Just as some women crave certain foods during their menstrual cycle due to hormones, the same thing happens during pregnancy. Some believe that in an opposite case from food aversions, the body’s craving of a certain food signals a need for some nutrient or nutrients.
Alternately, some scientists believe that cravings are the way the body takes care of getting its extra calories. Some of the most commonly craved foods for pregnant women include citrus fruits, chips, dairy products, spicy foods, ice cream, chocolate, and other sweet foods. In fact, women tend to crave sweet foods more during their second trimester than at any other time in their pregnancy. One thing is undeniable: A woman’s taste preferences do change throughout her pregnancy.
What does it Mean
Your food cravings may not necessarily be a problem or cause imbalances in your diet if you seem to be craving healthier foods, like fruit or milk. But what do you do when you are craving that hot fudge sundae? If high calorie, high-sugar and/or high-fat foods are what you crave, you will have to exercise mind over matter on occasion.
Giving in to cravings every time especially if they are frequent and you are craving high-calorie foods, is a good way to pack on more pounds than you intended. In addition, if you seem to be craving and eating a lot of one certain food and not eating much of anything else, you may become deficient in important nutrients over time.
Do your best to fit your cravings into a nutritionally balanced diet.

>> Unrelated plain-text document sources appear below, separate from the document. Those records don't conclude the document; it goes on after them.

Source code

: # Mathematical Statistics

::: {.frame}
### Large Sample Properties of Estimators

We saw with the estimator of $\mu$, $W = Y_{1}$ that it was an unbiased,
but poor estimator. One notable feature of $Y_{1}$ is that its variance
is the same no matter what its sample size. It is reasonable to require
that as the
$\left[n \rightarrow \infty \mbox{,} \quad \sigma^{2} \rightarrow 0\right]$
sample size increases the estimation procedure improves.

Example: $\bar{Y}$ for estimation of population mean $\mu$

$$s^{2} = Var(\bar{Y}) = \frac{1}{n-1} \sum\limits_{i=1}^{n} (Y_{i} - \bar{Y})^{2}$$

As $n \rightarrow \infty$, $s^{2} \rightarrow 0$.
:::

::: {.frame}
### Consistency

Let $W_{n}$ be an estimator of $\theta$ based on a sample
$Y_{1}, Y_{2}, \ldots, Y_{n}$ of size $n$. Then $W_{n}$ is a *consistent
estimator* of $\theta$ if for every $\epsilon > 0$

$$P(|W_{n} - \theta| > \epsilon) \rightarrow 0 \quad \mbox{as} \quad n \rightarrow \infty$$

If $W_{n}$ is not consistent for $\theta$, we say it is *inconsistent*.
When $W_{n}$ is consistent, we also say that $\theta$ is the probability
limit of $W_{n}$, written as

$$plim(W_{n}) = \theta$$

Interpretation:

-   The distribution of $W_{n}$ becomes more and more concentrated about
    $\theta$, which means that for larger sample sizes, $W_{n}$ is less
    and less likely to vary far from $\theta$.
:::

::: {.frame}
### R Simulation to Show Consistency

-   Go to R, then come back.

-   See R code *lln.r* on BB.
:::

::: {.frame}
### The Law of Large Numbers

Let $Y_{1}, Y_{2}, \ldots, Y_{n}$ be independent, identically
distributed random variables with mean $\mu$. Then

As long as you are eating a balanced diet and getting the essential nutrients you need for you and your baby, giving in to your cravings once in a while is probably fine. The bottom line is that indulging in your food cravings in moderation is harmless. You may find that your food cravings get less intense as your progress through your pregnancy.
Tips for Coping with Cravings
Try some of these helpful hints to work cravings into your balanced diet:
1. Eat a good, healthy breakfast. Skipping meals such as breakfast can increase the cravings for certain foods later in the day.
2. Eat plenty of complex carbohydrates, such as whole-wheat breads, brown rice, whole-grain cereals, and pasta. Complex carbohydrates take longer to digest and therefore help to keep blood sugar levels consistent. Dips in blood sugar can cause cravings.
3. Work the foods you crave into a nutritional diet. If you crave chocolate, try chocolate milk. If you crave ice cream, add sliced fruit such as bananas or strawberries your ice cream and give it a nutritional punch.
4. Take a closer look at your total diet. Keep a food diary for a week or so – and review it to make sure you are eating a balanced diet and getting the nutrients that you need.
5. Indulge in your healthy cravings and try to find healthier alternatives to your unhealthy ones most of the time. For example, substitute nonfat frozen yogurt if you crave ice cream or pretzels if you crave chips.